To improve the visibility of details, this contour plot uses the jet colormap. The brighten function reduces the brightness of the color values.

cm = brighten(jet(length(map)),-.5);
figure
colormap(cm)
contourslice(D,[],[],image_num)
axis ij
xlim(x)
ylim(y)
daspect([1,1,1])

Cross section of a human head displayed as a contour plot that uses different colors for different features in the scan

Displaying 3-D Contour Slices

Unlike images, which are 2-D objects, contour slices are 3-D objects that you can display in any orientation. For example, you can display four contour slices in a 3-D view.

figure
colormap(cm)
contourslice(D,[],[],[1,12,19,27],8);
view(3);
axis tight

Four cross sections of a human head displayed as stacked contour plots in a 3-D coordinate space

Applying an Isosurface to the MRI Data

You can use isosurfaces to display the overall structure of a volume. When combined with isocaps, this technique can reveal information about data on the interior of the isosurface.

First, smooth the data with smooth3; then use isosurface to calculate the isodata. Use patch to display this data in a figure that uses the original gray scale color map for the isocaps.

figure
colormap(map)
Ds = smooth3(D);
hiso = patch(isosurface(Ds,5),...
   'FaceColor',[1,.75,.65],...
   'EdgeColor','none');
   isonormals(Ds,hiso)

The isonormals function to renders the isosurface using vertex normals obtained from the smoothed data, improving the quality of the isosurface. The isosurface uses a single color to represent its isovalue.

Adding Isocaps Show Cut-Away Surface

Use isocaps to calculate the data for another patch that is displayed at the same isovalue (5) as the isosurface. Use the unsmoothed data (D) to show details of the interior. You can see this as the sliced-away top of the head. The lower isocap is not visible in the final view.

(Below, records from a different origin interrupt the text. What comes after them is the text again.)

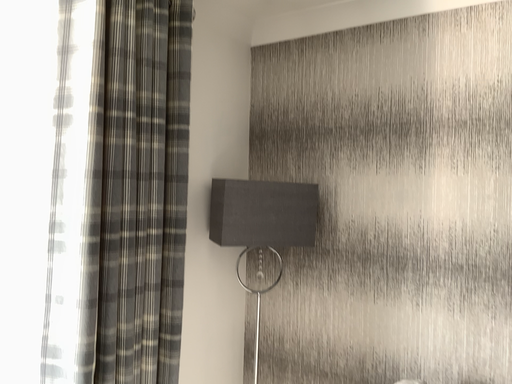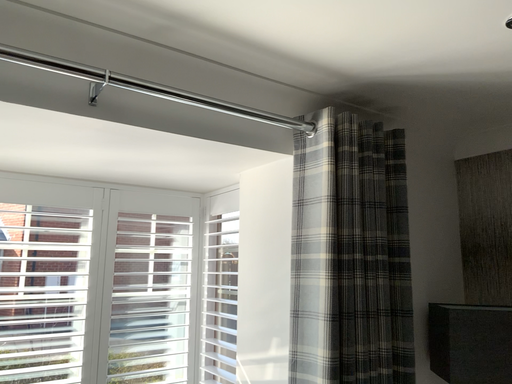
Question: Which way did the camera rotate in the video?

Choices:
 (A) rotated right
 (B) rotated left

Answer: (B)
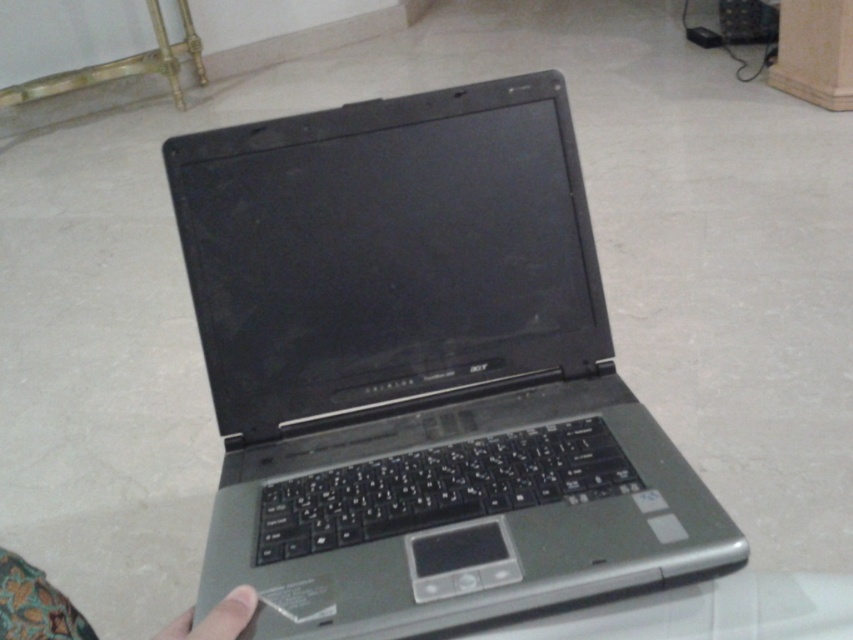
Question: Which of these objects is positioned farthest from the skinny finger at lower left?

Choices:
 (A) skin/soft/hand at lower center
 (B) satin silver laptop at center

Answer: (B)

Question: Does satin silver laptop at center have a greater width compared to skinny finger at lower left?

Choices:
 (A) yes
 (B) no

Answer: (A)

Question: Which object is the farthest from the skin/soft/hand at lower center?

Choices:
 (A) satin silver laptop at center
 (B) skinny finger at lower left

Answer: (A)

Question: Which object is the closest to the satin silver laptop at center?

Choices:
 (A) skinny finger at lower left
 (B) skin/soft/hand at lower center

Answer: (A)

Question: Where is satin silver laptop at center located in relation to skin/soft/hand at lower center in the image?

Choices:
 (A) left
 (B) right

Answer: (B)

Question: Does satin silver laptop at center appear over skin/soft/hand at lower center?

Choices:
 (A) yes
 (B) no

Answer: (A)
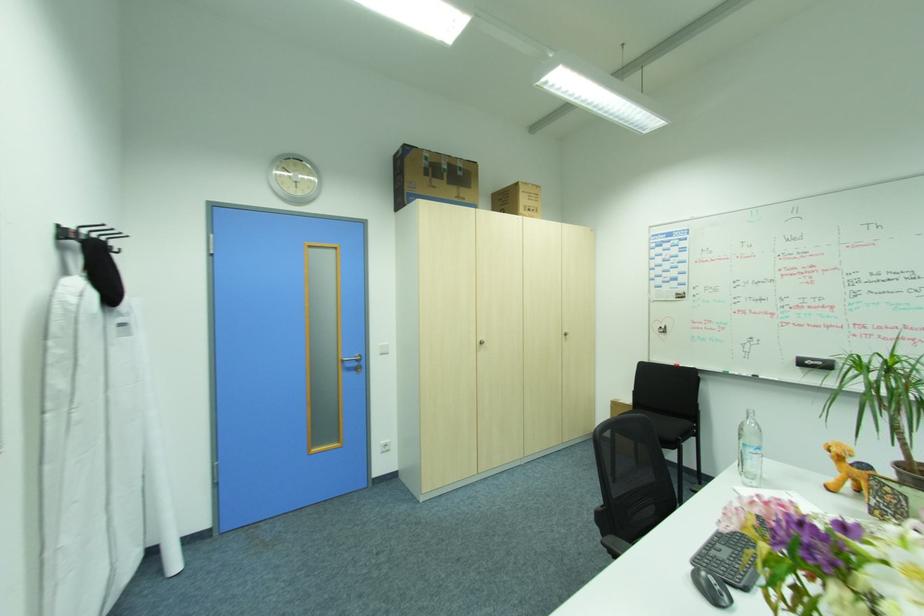
Which object does [517,199] point to?

This point indicates the small cardboard box.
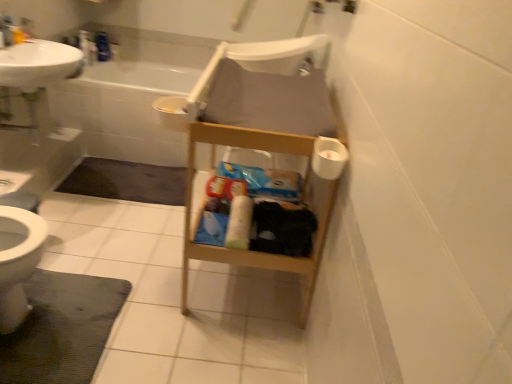
I want to click on vacant space behind dark gray textured bath mat at lower left, the 2th bath mat in the back-to-front sequence, so click(115, 245).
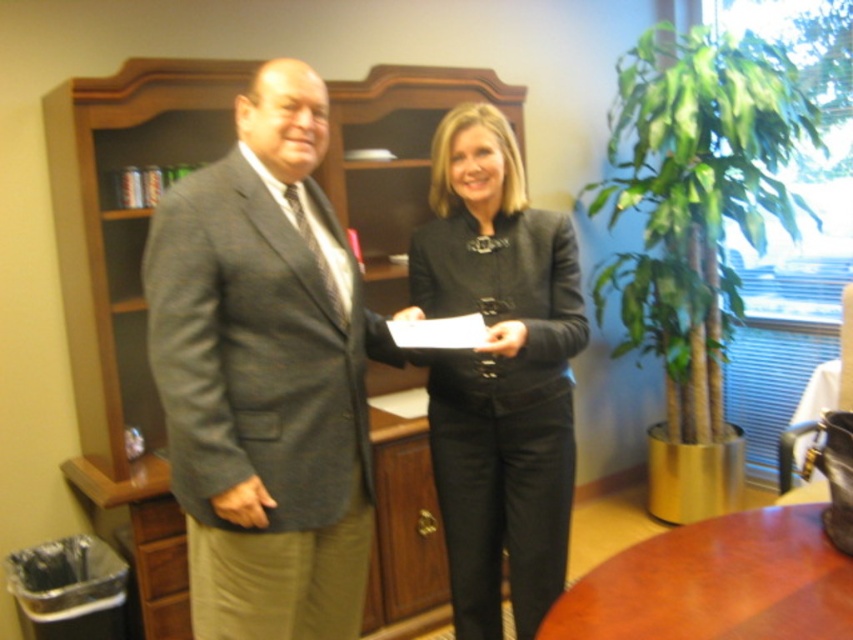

hcap = patch(isocaps(D,5),...
   'FaceColor','interp',...
   'EdgeColor','none');

Defining the View

Define the view and set the aspect ratio (view, axis, daspect).

view(35,30) 
axis tight 
daspect([1,1,.4])

Add Lighting

Add lighting and recalculate the surface normals based on the gradient of the volume data, which produces smoother lighting (camlight, lighting, isonormals). Increase the AmbientStrength property of the isocap to brighten the coloring without affecting the isosurface. Set the SpecularColorReflectance of the isosurface to make the color of the specular reflected light closer to the color of the isosurface; then set the SpecularExponent to reduce the size of the specular spot.

lightangle(45,30);
lighting gouraud
hcap.AmbientStrength = 0.6;
hiso.SpecularColorReflectance = 0;
hiso.SpecularExponent = 50;

Here is a visualization of the MRI data that combines an isocap with an isosurface.

Surface plot showing a reconstruction of a partial human head with a cross-sectional image near the top of the head

The isocaps use interpolated face coloring, which means the figure colormap determines the coloring of the patch. This example uses the colormap supplied with the data.

To display isocaps at other data values, try changing the isosurface value or use the subvolume command. See the isocaps and subvolume reference pages for examples.